It’s the summer of 1966.
Seymour Papert, a South African mathematician and computer scientist, has just joined the Artificial Intelligence group at MIT. Next year, he will co-invent the programming language LOGO. But for now, he’s doing something he thinks is much simpler along with his colleague Marvin Minsky: assigning the Summer Vision Project to undergrads.
The aim of the project is to build a system that can analyze a scene and identify objects in it — ‘a real landmark in the development of pattern recognition’.
So the vast, puzzling field of computer vision that research scientists and tech giants are still trying to decode was first thought to be simple enough for an undergraduate summer project by the very people who pioneered artificial intelligence.
The challenge of building a broad visual system turned out to be rather trickier than Papert expected. And it’s still proving difficult, despite all our advances in technology.
Visual AI is a tough nut to crack
Computer vision is not just a way to convert pictures to pixels, and it can’t make sense of a picture just from its pixels. It’s the ability of a machine to take a step back and interpret the big picture that those pixels represent. And that’s much harder than we think it is.
For instance, when we see a picture of a model wearing a dress, we automatically identify which part of the body we’re looking at and from which angle. We can figure out lighting conditions. We may even be able to judge the color and texture of the clothes based on shadows, highlights and color temperature.
(Every image in a catalog is different — backgrounds, pose, lighting, positions, and even image quality can all change. A nightmare for a computer. Images from Voonik.com.)
Show the same picture to a computer that’s been trained to identify only people and clothing, and it can easily get sidetracked with shadows, or even fail if a reference it’s been trained to identify is missing or hard to separate from other elements — for instance, if there’s a decorative gold pattern on the wall directly behind the model that’s similar to the gold embroidery on her dress.
Or it will, of course, spectacularly fall apart if you switch the photo with one of T.Rex battling King Kong, because it has no clue what a dinosaur or a giant gorilla looks like.
Computer vision is extremely good at doing specifically defined tasks.
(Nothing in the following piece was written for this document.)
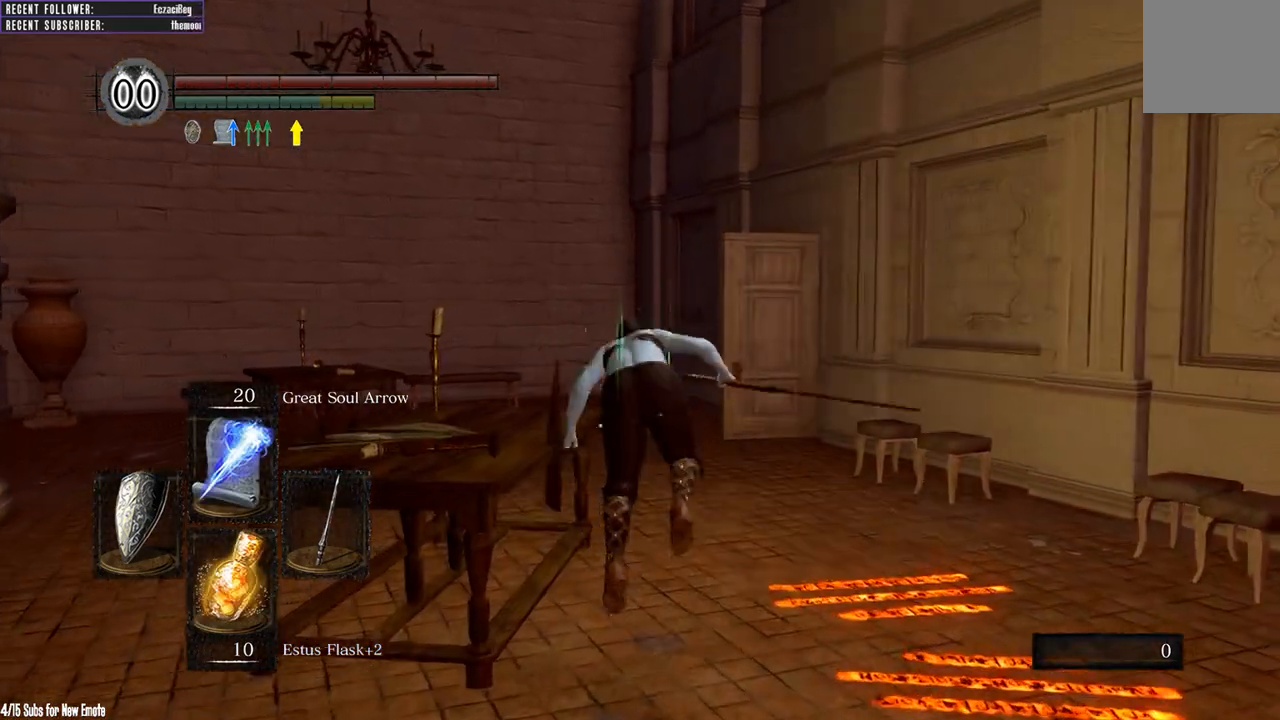
{"buttons": [], "left_stick": "up", "right_stick": "center", "events": []}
But human vision is holistic and can interpret a wide range of things that it detects, something we’re yet to crack with AI. Because tasks that seem easy to us, aren’t quite as simple to model for a computer system.
As one of our data scientists observed:
But developing even a fraction of that ability can drastically change the way we interact with technology. Terry Winograd, a computer science professor at Stanford, in his book ‘Understanding Computers and Cognition: A New Foundation for Design’ said,
“In working with people we establish domains of conversation in which our common pre-understanding lets us communicate with a minimum of words and conscious effort. If machines could understand in the same way people do, interactions with computers would be equally transparent.”
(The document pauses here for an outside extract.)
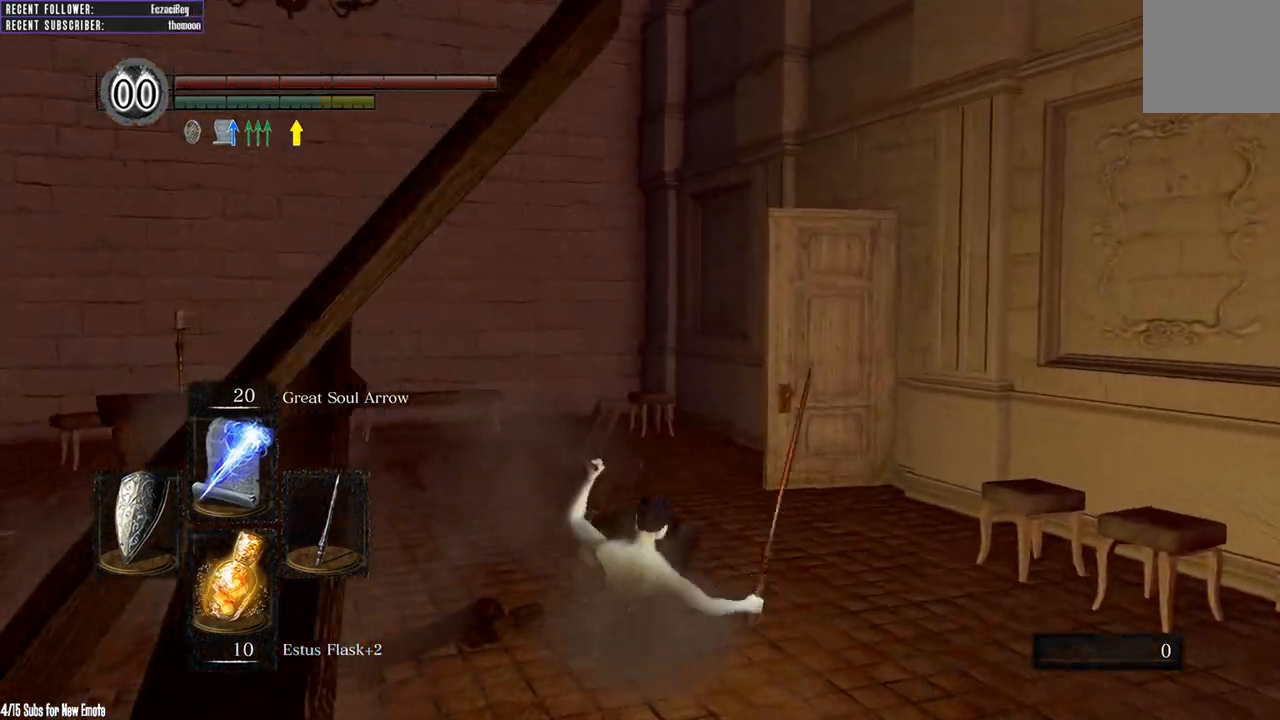
{"buttons": [], "left_stick": "up", "right_stick": "right", "events": [[300, "right_stick", "right"]]}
That kind of transparency translates into a cornucopia of use cases in business and tech. And the upshot with these applications is that people don’t have to overcome the barrier of understanding how a system works before they can use it.
Robot store assistants could behave as naturally as their human counterparts. Conversational bots may seem more like a person you talk to over the phone everyday. And web applications may be so specifically tailored to you, that you don’t need to navigate anywhere when you login. What you need will be on the first page.
But we aren’t there yet. For years, the technology has been employed to do a very particular set of highly complex tasks. Recent amazing successes in CV on tests such as the imageNet competition show that AI in tech is moving forward quickly. But it also needs a different set of skills to make computer vision easily accesible to millions of regular people doing regular things like shopping, booking tickets, ordering meals and making appointments.
So how can we bridge the gap between what seems like a larger-than-life technology that isn’t perfect yet, and its implementation to solve problems grounded in everyday lives?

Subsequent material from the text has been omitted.